Thinking back almost two decades ago now, there was actually one enterprise application that I worked on where one task in the experience was actually cool and fun. Even though this was a process manufacturing application, we were able to integrate UX that would engage and excite the user. Who would think anyone could have fun in this domain, but you can and we did.
I am wondering why we are not having more fun in the enterprise? I look around and I see technology that clearly provides great power and performance for graphics and animation, increased use of motion design, and now the idea of introducing gamification to the enterprise and business sector. With all this technology, there is no reason we can't build more engaging experiences. There is a way to make practical interactions fun and functional and there is no real great reason not to. Imagine a user going to define a lifecycle or a business process and being excited because it is easy, straightforward, and FUN! Imagine making the mundane just a bit enjoyable.

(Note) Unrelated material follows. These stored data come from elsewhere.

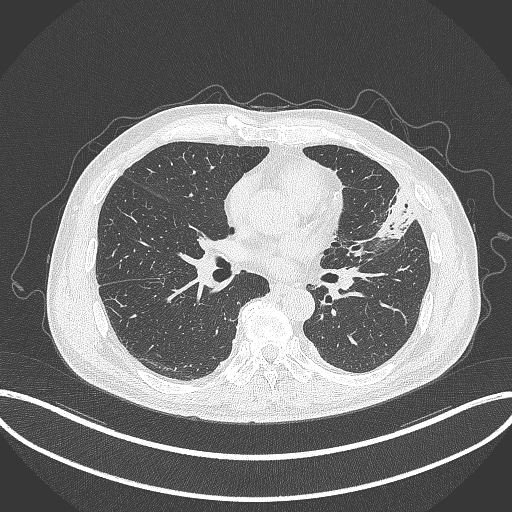
Chest CT, one axial slice; slice 161 of 382 in the series (ordered by position); reconstruction kernel B70f; 120 kVp; lung window (W 1500 / L -600 HU); 1 mm slice thickness; 512 × 512 image matrix, field of view 415 × 415 mm. Patient: male, 64 years. From the clinical record (not read from this slice): clinical TNM (as recorded): T4 N1 M0; histopathological grade: G3.
Outlined on this slice (rectangle marked by the reading radiologist):
- lung tumour (recorded histology: adenocarcinoma): box from (x=373, y=183) to (x=416, y=240) px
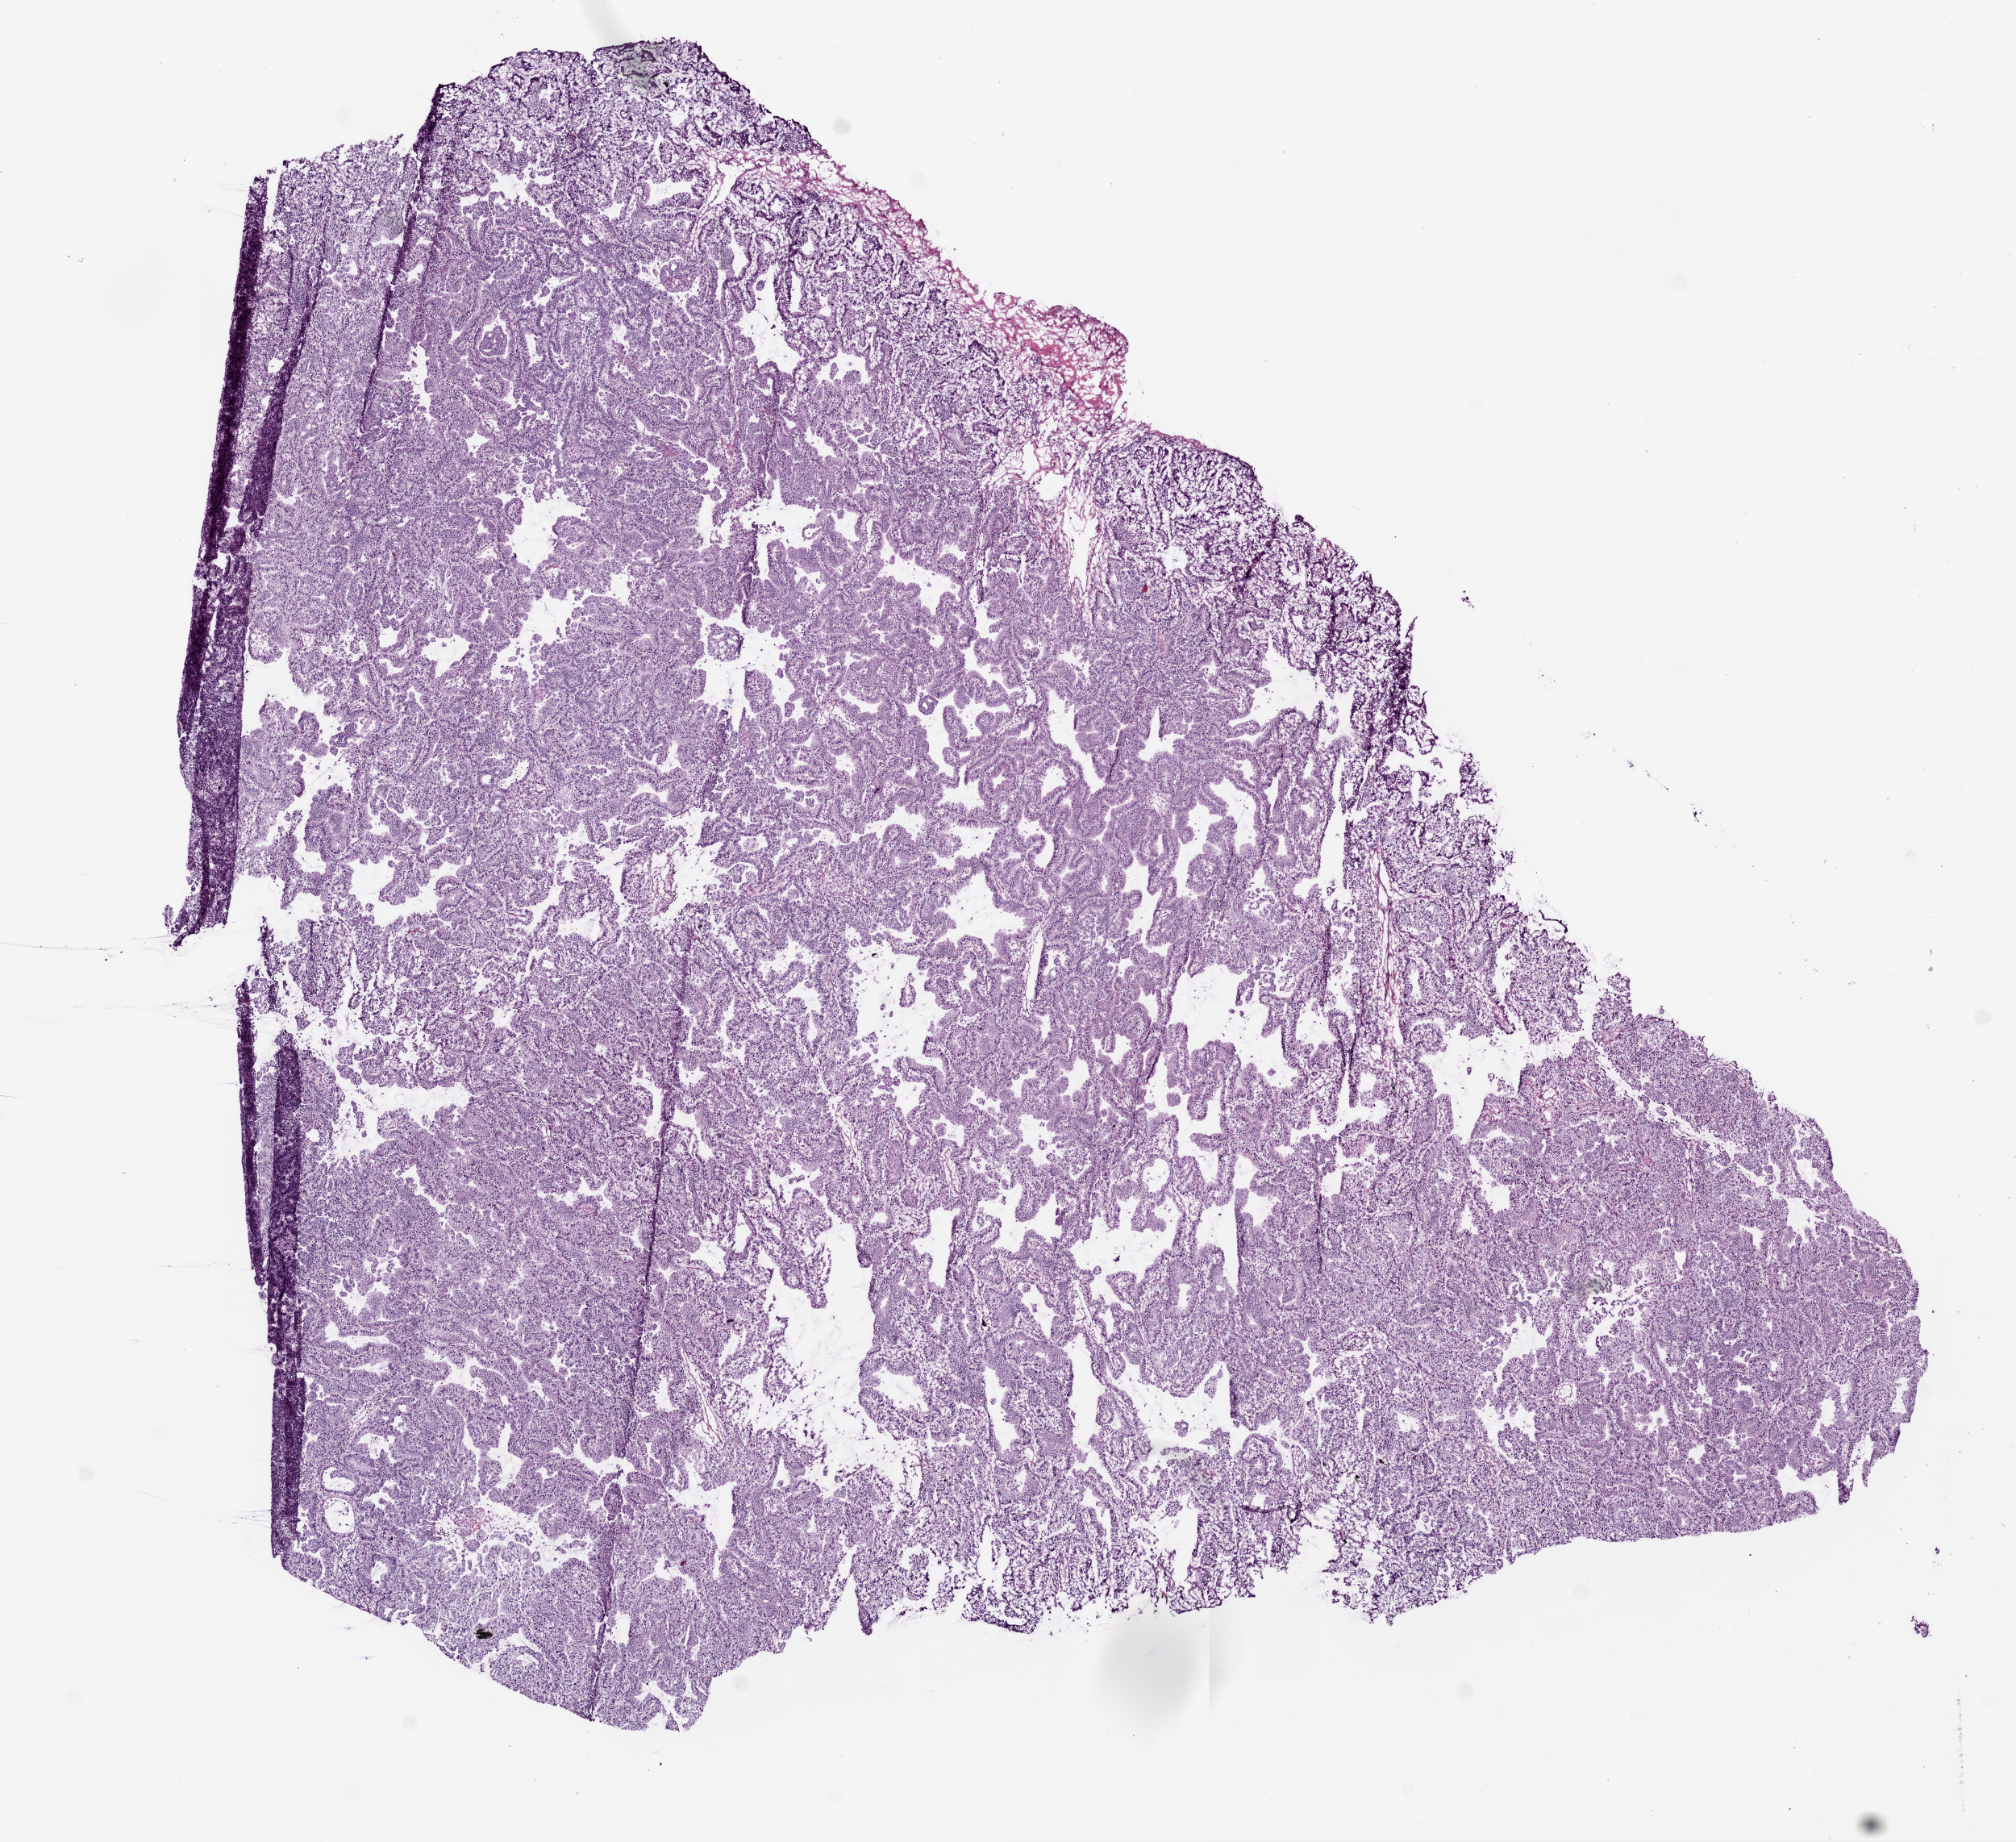
Whole-slide histology image, H&E, shown as a low-resolution overview of the whole scanned area (about 10.0 x 9.2 mm), frozen section from the bottom of the tissue portion, sample: primary tumour, lung. Male, age 76 years at initial diagnosis. Slide review estimates, as recorded: tumour nuclei 75%, normal cells 0%, stromal cells 10%, necrosis 1%.
AJCC pathologic stage: IIIB (5th edition). Diagnosis: Adenocarcinoma with mixed subtypes (lower lobe, lung). TNM: T4 N1 M0.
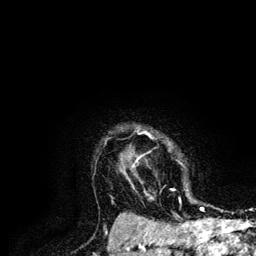
Breast MRI (dynamic contrast-enhanced), one axial slice; slice 103 of 134 in the series (ordered by position); cropped to one breast; dynamic contrast-enhanced series, time point 2 of 6 at this slice position (early post-contrast); 3 T; TE 4.2 ms, TR 7.9 ms; 1.2 mm slice thickness; 256 × 256 image matrix, field of view 170 × 170 mm. Female patient.
Structures marked on this image (semi-automatically segmented with operator editing):
- enhancing-tissue mask used for the functional tumour volume (all voxels passing the contrast-enhancement thresholds inside the analysis volume; usually the tumour): box from (x=132, y=157) to (x=204, y=210) px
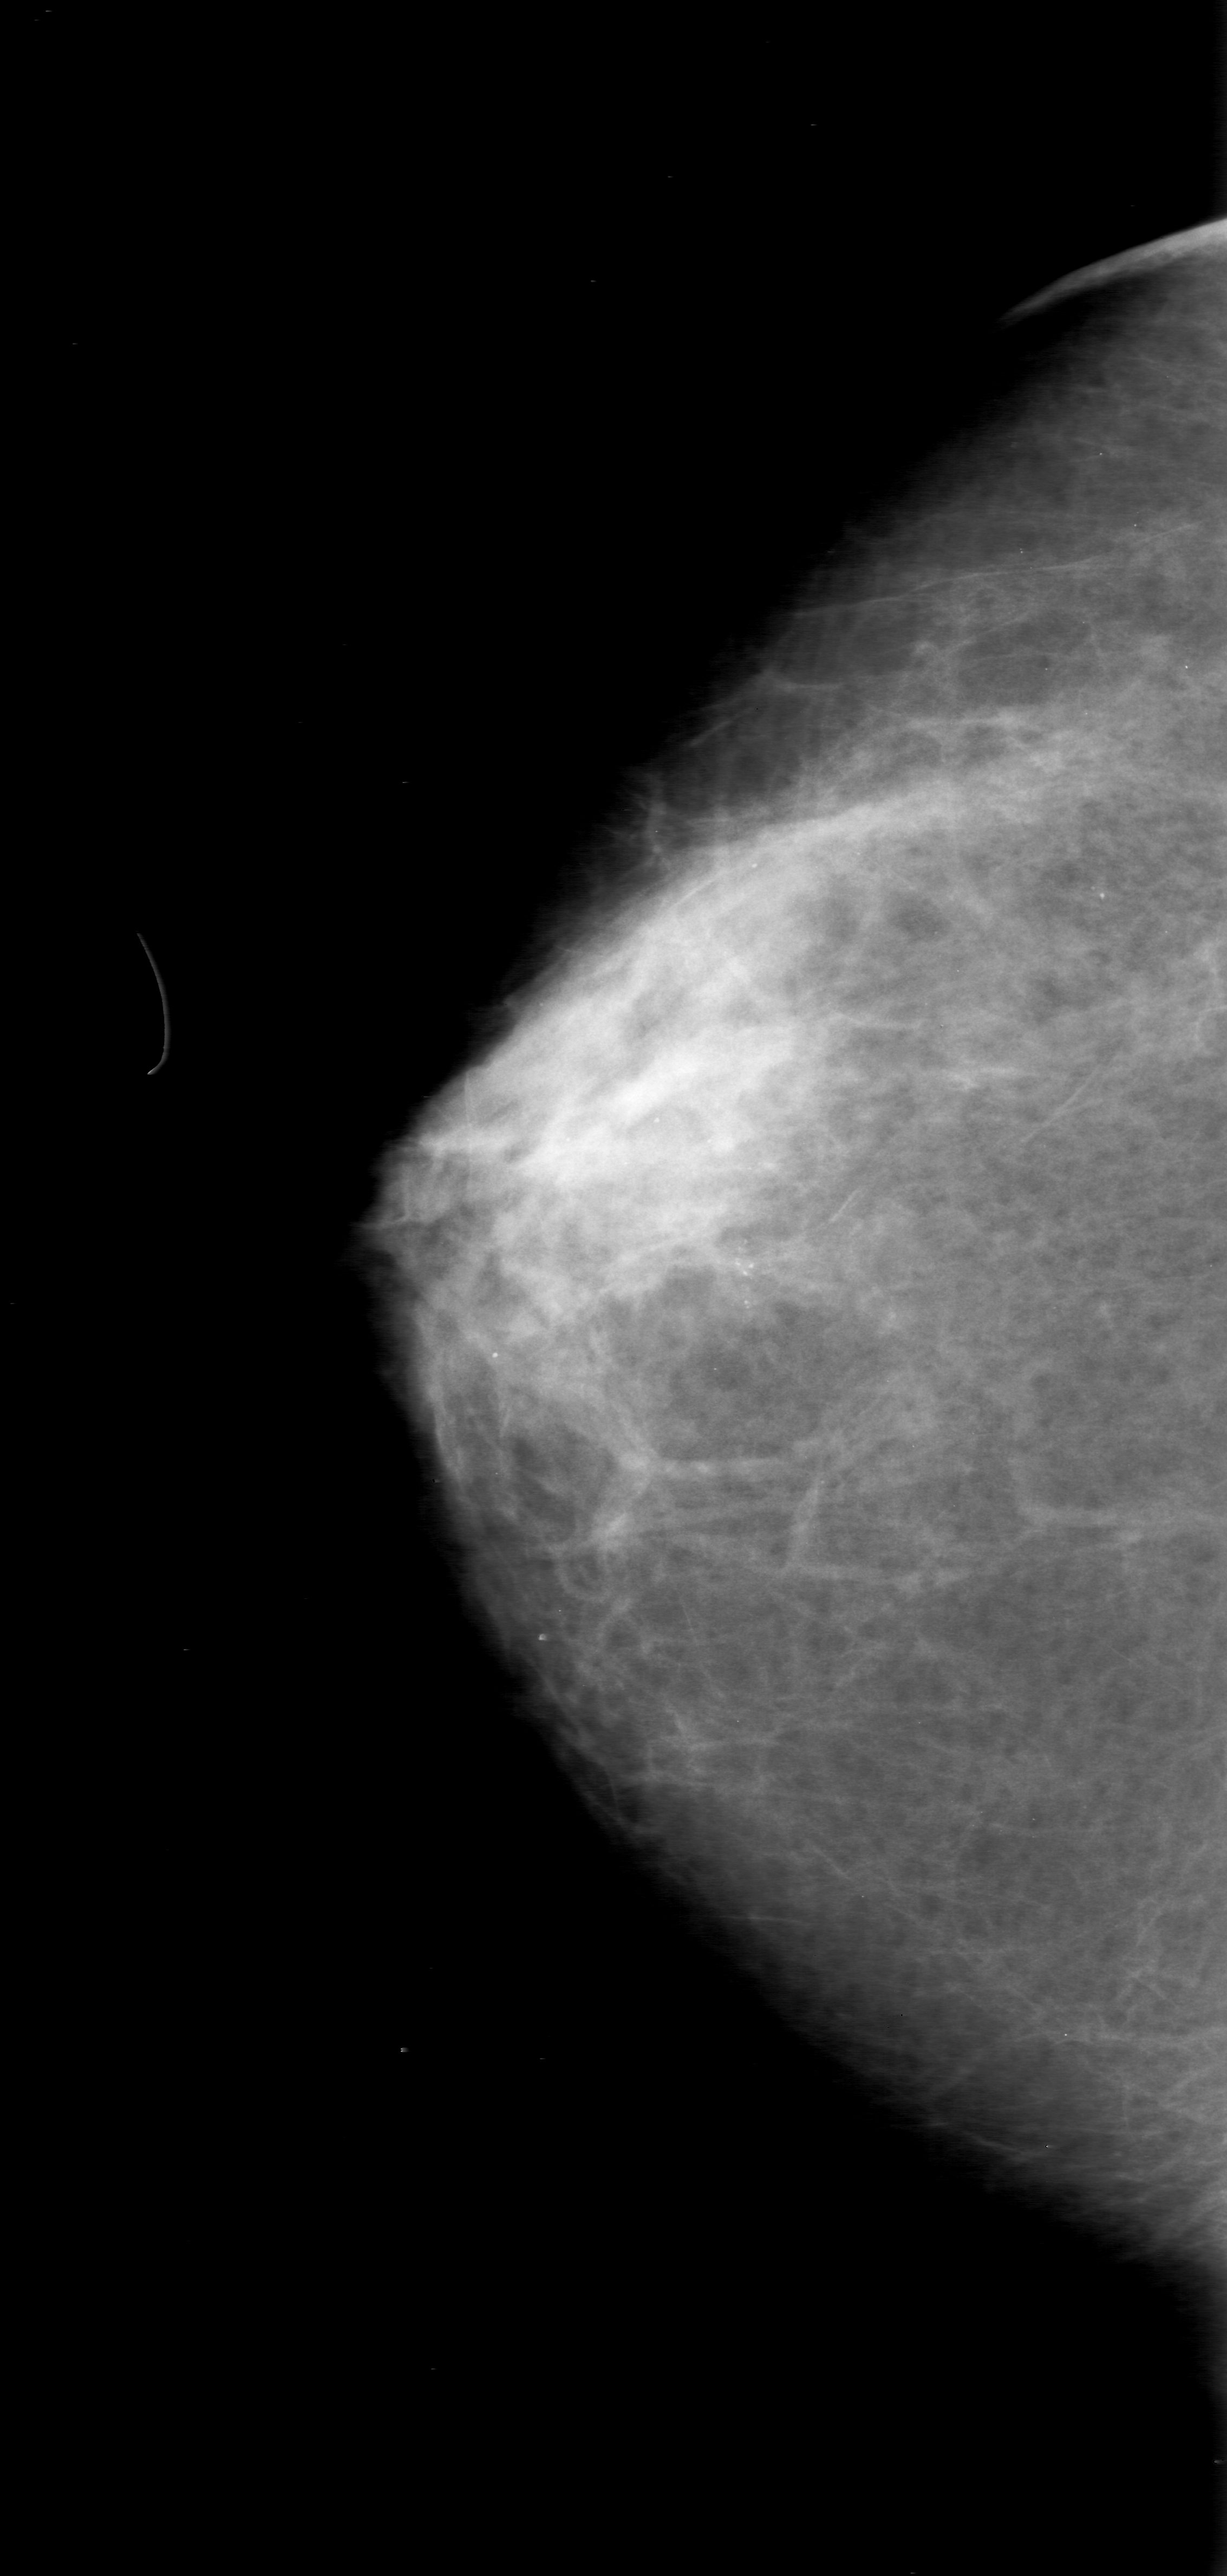
Mammogram (digitized film). Right breast. CC view. Breast composition: scattered fibroglandular densities (BI-RADS density category 2 of 4). 1227 × 2576 image matrix.
Expert-marked regions of interest on this image (one box per marked abnormality):
- calcifications, morphology pleomorphic, distribution clustered; BI-RADS assessment category 0 (incomplete: needs additional imaging); subtlety rating 4 on a 1 (subtle) to 5 (obvious) scale; pathology (as recorded): malignant: bounding box [x1, y1, x2, y2] px = [618, 1152, 851, 1368]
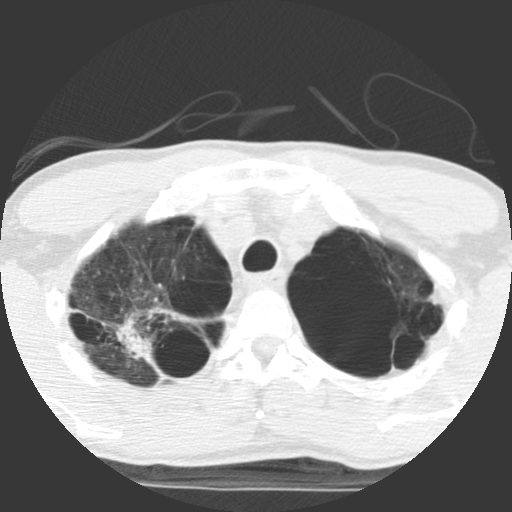
Axial slice from a low-dose chest CT screening exam; baseline screening round; lung window (W 1500 / L -600 HU); 2.5 mm slice thickness; slice 94 of 117 in the series. Male, age 62 years at enrolment. Current smoker at enrolment.
• Expert reader's lesion annotation, box from (x=113, y=308) to (x=214, y=388) px.
• Screening reader's record for this exam: no non-calcified nodule ≥4 mm recorded.
• Official screen result: negative screen, minor abnormalities not suspicious for lung cancer.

Dana Chisnell discusses the idea of happiness in the UX Magazine article, "Beyond Frustration: Three Levels of Happy Design." She boils the idea of a "happy design" down into three concepts, mindfulness, flow, and meaning. Mindfulness is pleasing and predictive and builds awareness and positive emotion; flow is the idea of being so immersed in something that time flies and nothing else exists while engaged in the product; and meaning is the contribution and value that is added by using the product. She states that these are all interconnected and can be used to bring "happiness" to a user experience. These concepts nicely describe and make tangible the concept of a happy, pleasing, and engaging user experience. Rather than hearing users speak of an experience as frustrating, annoying, and confusing, we can move forward with these words to create a pleasing and exciting experience that allows users to easily and enjoyably reach their goals.
In its November 2012 press release, Gartner predicts that "by 2015, 40% of Global 1000 organizations will use gamification as the primary mechanism to transform business operations". In the same report, they also predict that "by 2014, 80% of current gamified applications will fail to meet business objectives, primarily due to poor design."